A Wonderful Ride Through The Powers Of Ten.

With a start at 10e+25 meters, from the far end of the universe (~1 billion light years), the book takes 1 power of ten steps downward to the subatomic level, about 10e-16 meters - or smaller than a hydrogen atom. A very good book to get lost in the comparison from one power to the next - be it higher (bigger) or lower (smaller).

Influential and awe-inspiring

"Powers of Ten" is one of the most influential science books ever printed. It taught me, and tens of thousands of other children, that a "sense of wonder" is something you can get from science, as well as from science fiction. I found it in a bookstore seven or eight years ago, and was immediately transported back to when I first read it, in my school library, at the age of ten. I was swept off my feet at ten years old, and the book can still sweep me off my feet today.The original film was potent too; more so in the directness with which it expresses the scale of the world. But the book, with its annotations and additional pictures, has its own power.

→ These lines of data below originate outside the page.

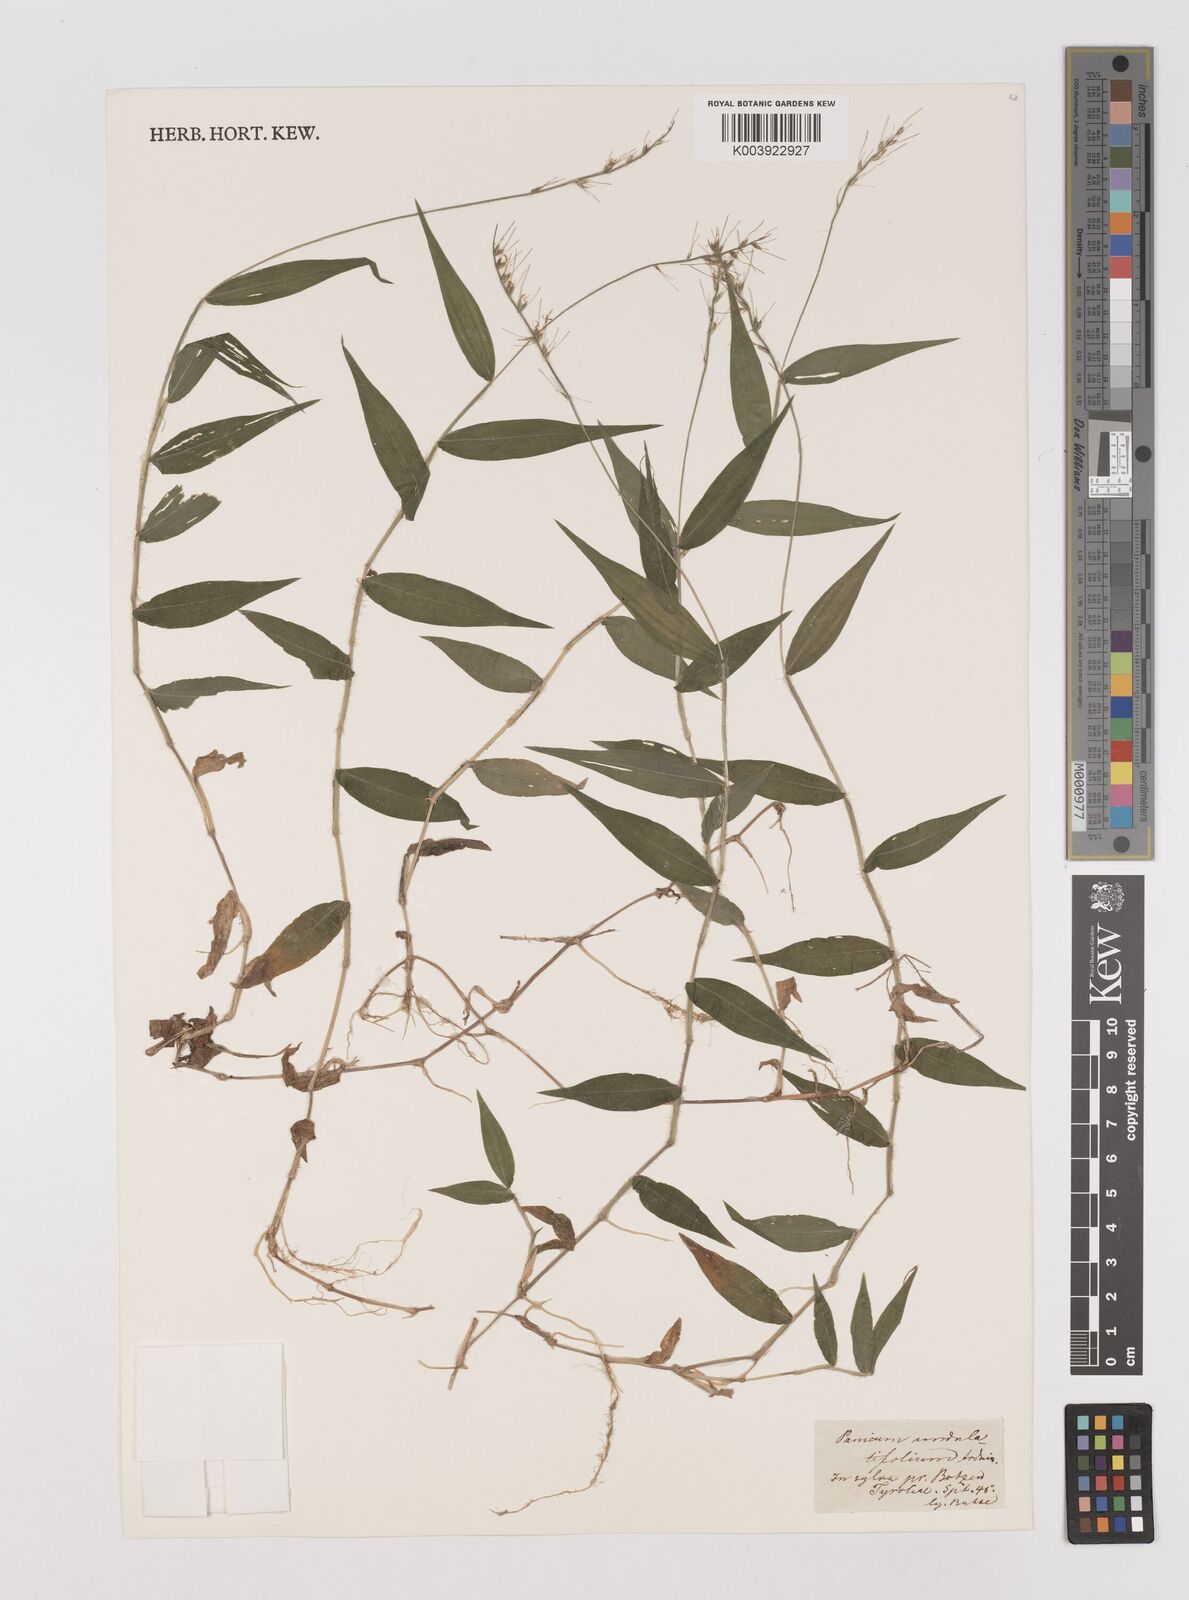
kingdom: Plantae
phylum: Tracheophyta
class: Liliopsida
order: Poales
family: Poaceae
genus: Oplismenus
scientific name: Oplismenus undulatifolius
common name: Wavyleaf basketgrass
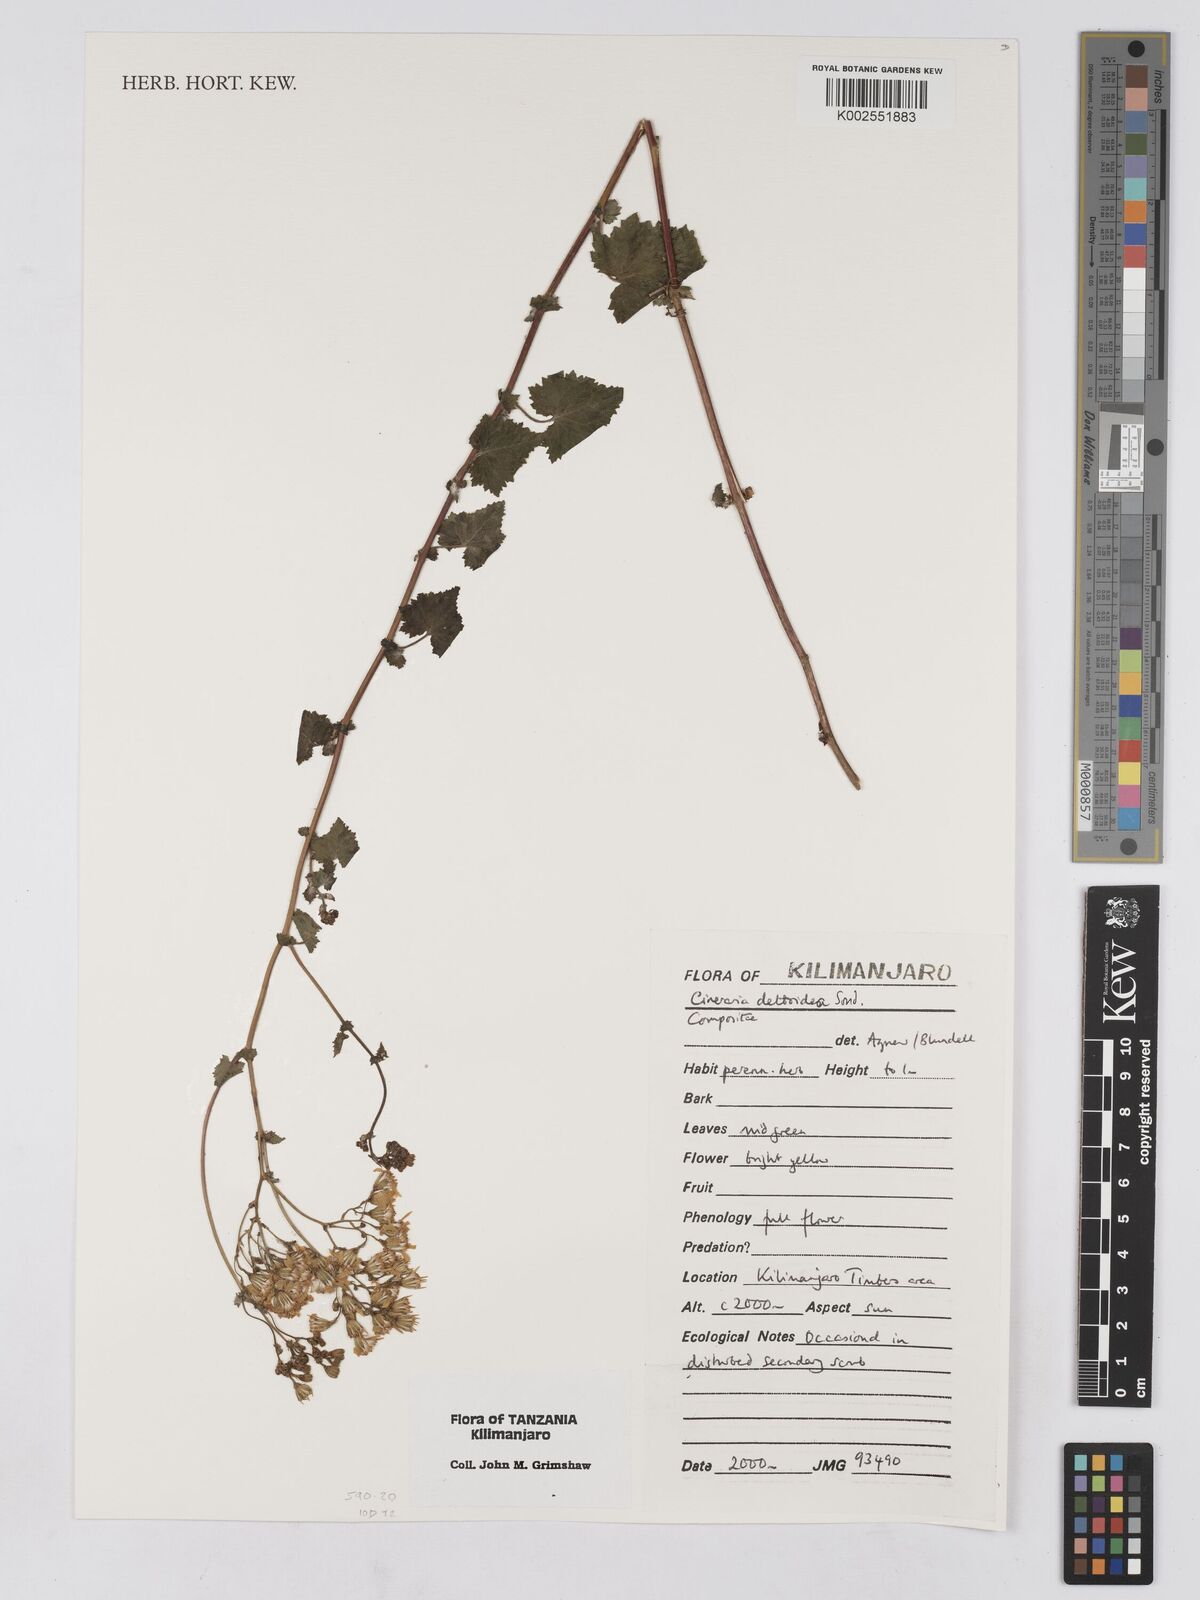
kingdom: Plantae
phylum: Tracheophyta
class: Magnoliopsida
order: Asterales
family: Asteraceae
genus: Cineraria
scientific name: Cineraria deltoidea
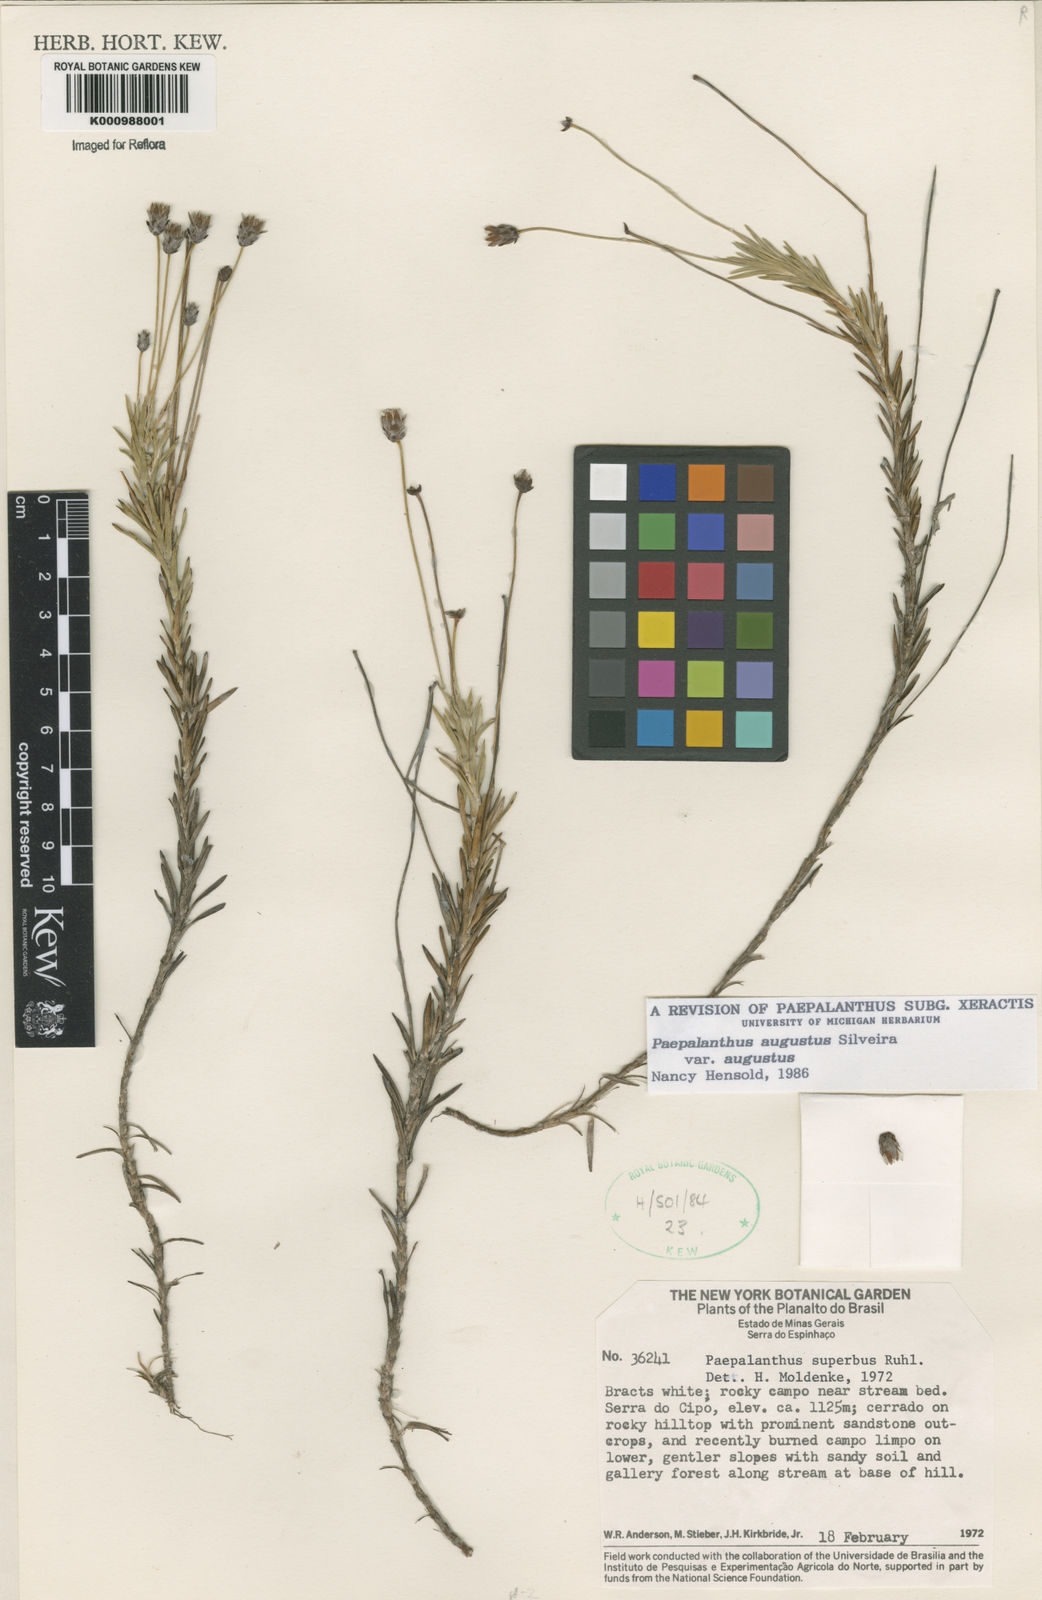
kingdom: Plantae
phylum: Tracheophyta
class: Liliopsida
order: Poales
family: Eriocaulaceae
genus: Paepalanthus
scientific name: Paepalanthus augustus
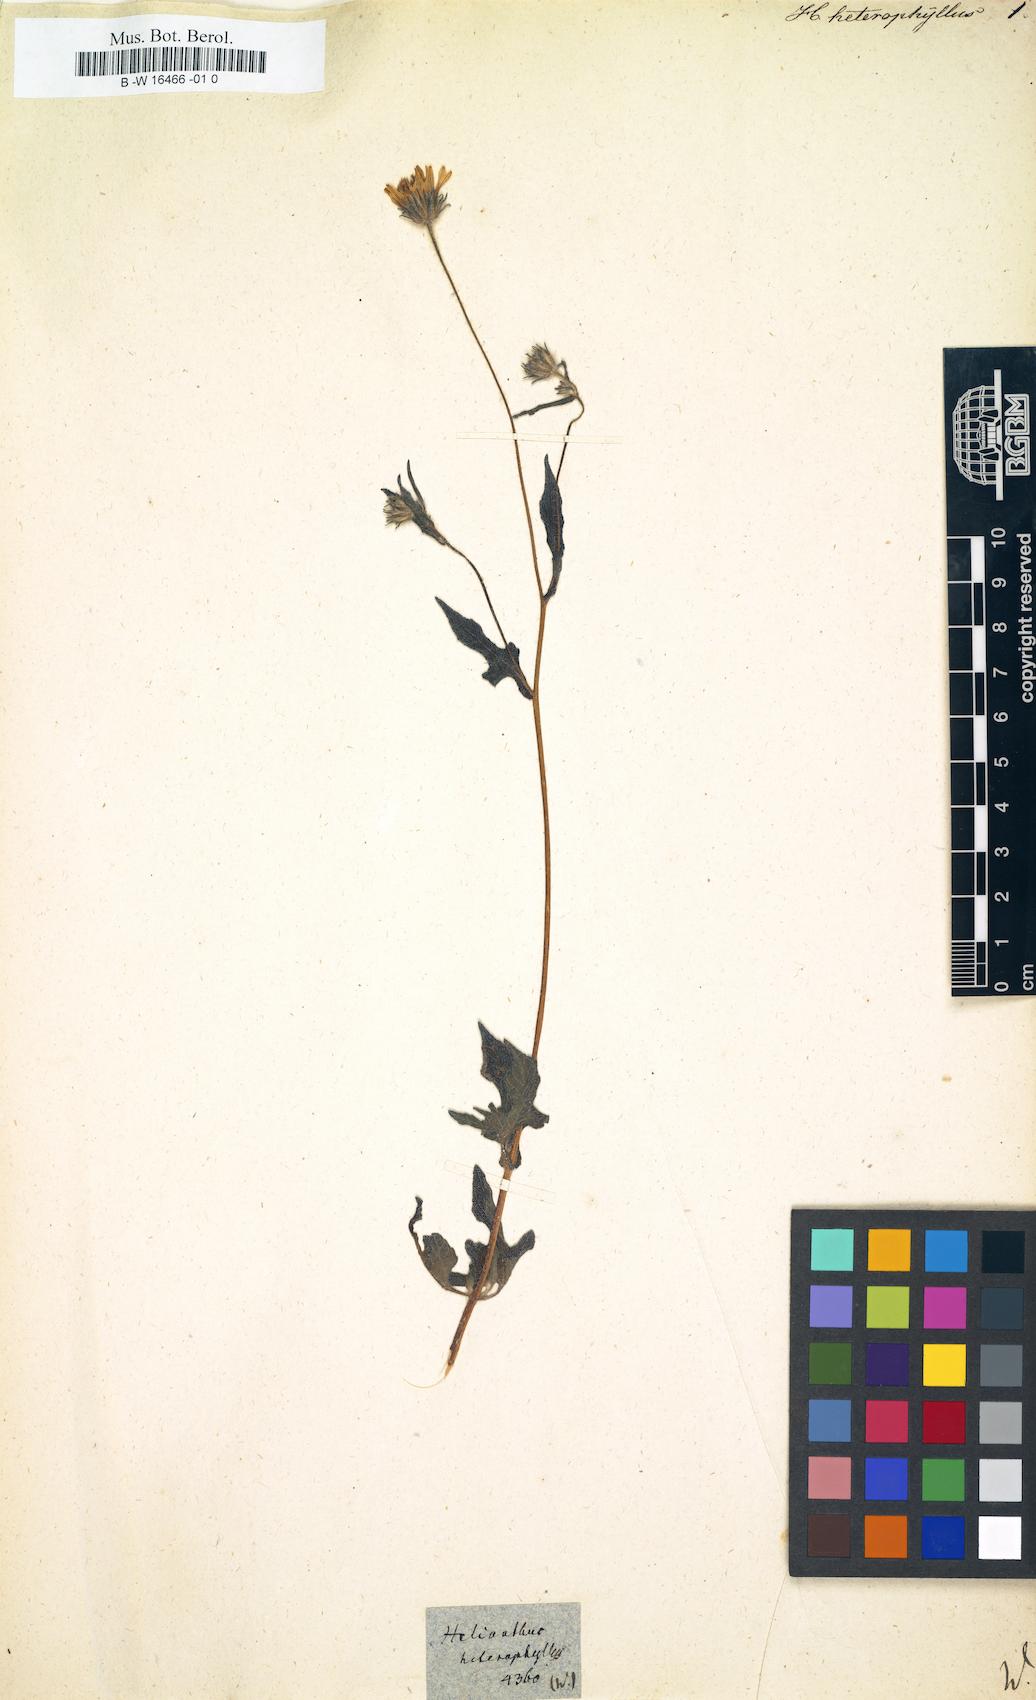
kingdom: Plantae
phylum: Tracheophyta
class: Magnoliopsida
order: Asterales
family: Asteraceae
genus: Helianthus
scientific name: Helianthus heterophyllus
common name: Wetland sunflower
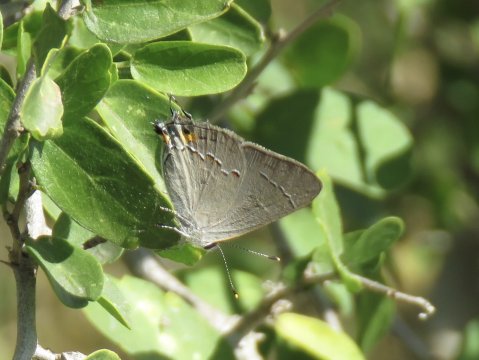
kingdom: Animalia
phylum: Arthropoda
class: Insecta
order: Lepidoptera
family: Lycaenidae
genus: Strymon
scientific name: Strymon melinus
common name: Gray Hairstreak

You can flip back and forth, and take as much time as you want absorbing the incredible range of scale in the universe.The book's first picture is scaled at about a billion light years across--ten to the twenty-fifth metres. On this scale even super-clusters of galaxies are just clots of dust on a black background. The right hand side of each page, as you go through the book, zooms in by a factor of ten, and we dive into galaxy clusters, into our galaxy, our spiral arm, our solar system, through the moon's orbit and into the earth's atmosphere, down into North America, and then Chicago, and a picnicker asleep in a park. After twenty five pages we're at a human scale; the pictured scene is a metre across. But the camera continues to zoom in; to the picnicker's hand, through his skin to a lymphocyte, and on down through the cell nucleus to coils of DNA, to a carbon atom and through its electron cloud, and down to the nucleus and beyond. Sixteen pages from the picnicker have brought us to the quarks.The left hand side of each page provides companion pictures and comments, some drawn from the history of science. For the nanometre picture there's a copy of John Dalton's two-hundred-year-old models of simple molecules; at the millimetre and tenth-millimetre scale there are pictures of radiolaria, seeds, and other microscopic beauties. All are interesting and informative.I can't recommend this book too strongly--it's a fundamental work of scientific culture, and should be in every house. However, I particularly recommend that you buy this for any nine-to-fourteen-year-old child in your life; it's the best way I know to introduce a child to a love of science.